• [Work instruction]: Rewrite the items from the line with "dolnośląskie, wielkopolskie, mazowieckie" through the end of the items, replacing "peak" with "maximum" and leaving everything else unchanged. Omit the pictures.

• [Entries supplied]:
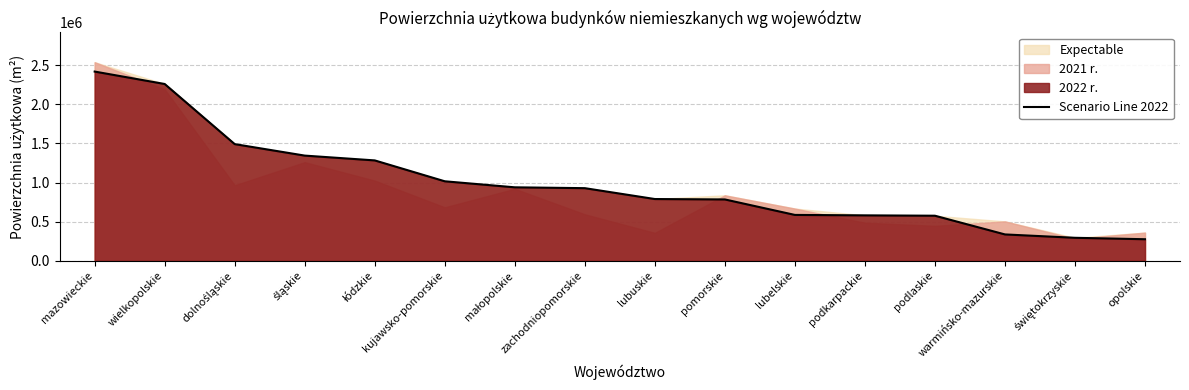

Rank the categories by value from lowest to highest.

opolskie, świętokrzyskie, warmińsko-mazurskie, podlaskie, podkarpackie, lubelskie, pomorskie, lubuskie, zachodniopomorskie, małopolskie, kujawsko-pomorskie, łódzkie, śląskie, dolnośląskie, wielkopolskie, mazowieckie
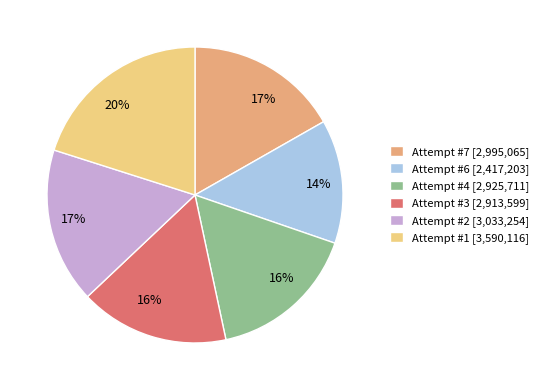

What percentage is the Attempt #3 [2,913,599] slice, to the nearest percent?

16%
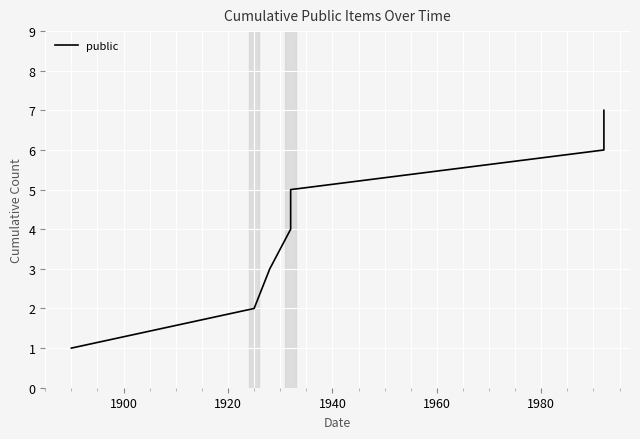

Reading left to right, extract all data points from this chart.

1	2	3	4	5	6	7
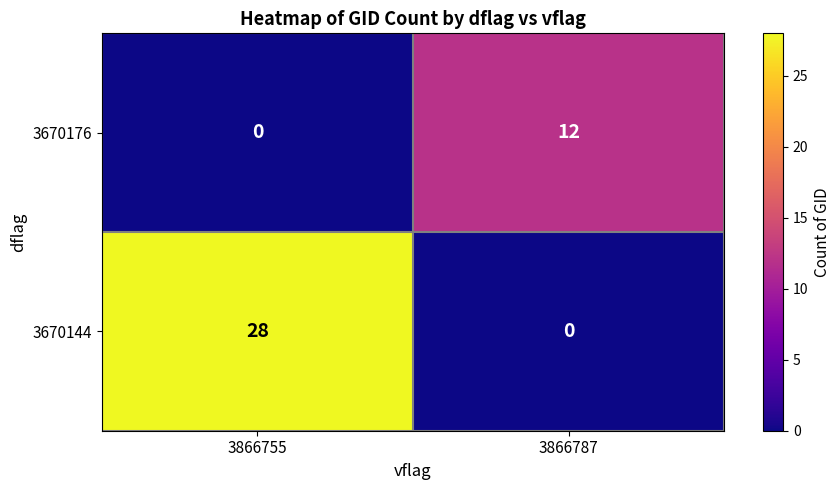

List the series in order of their peak value, highest first.

3670144, 3670176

• [Task output]:
opolskie, świętokrzyskie, warmińsko-mazurskie, podlaskie, podkarpackie, lubelskie, pomorskie, lubuskie, zachodniopomorskie, małopolskie, kujawsko-pomorskie, łódzkie, śląskie, dolnośląskie, wielkopolskie, mazowieckie

What percentage is the Attempt #3 [2,913,599] slice, to the nearest percent?

16%

Reading left to right, extract all data points from this chart.

1	2	3	4	5	6	7

List the series in order of their maximum value, highest first.

3670144, 3670176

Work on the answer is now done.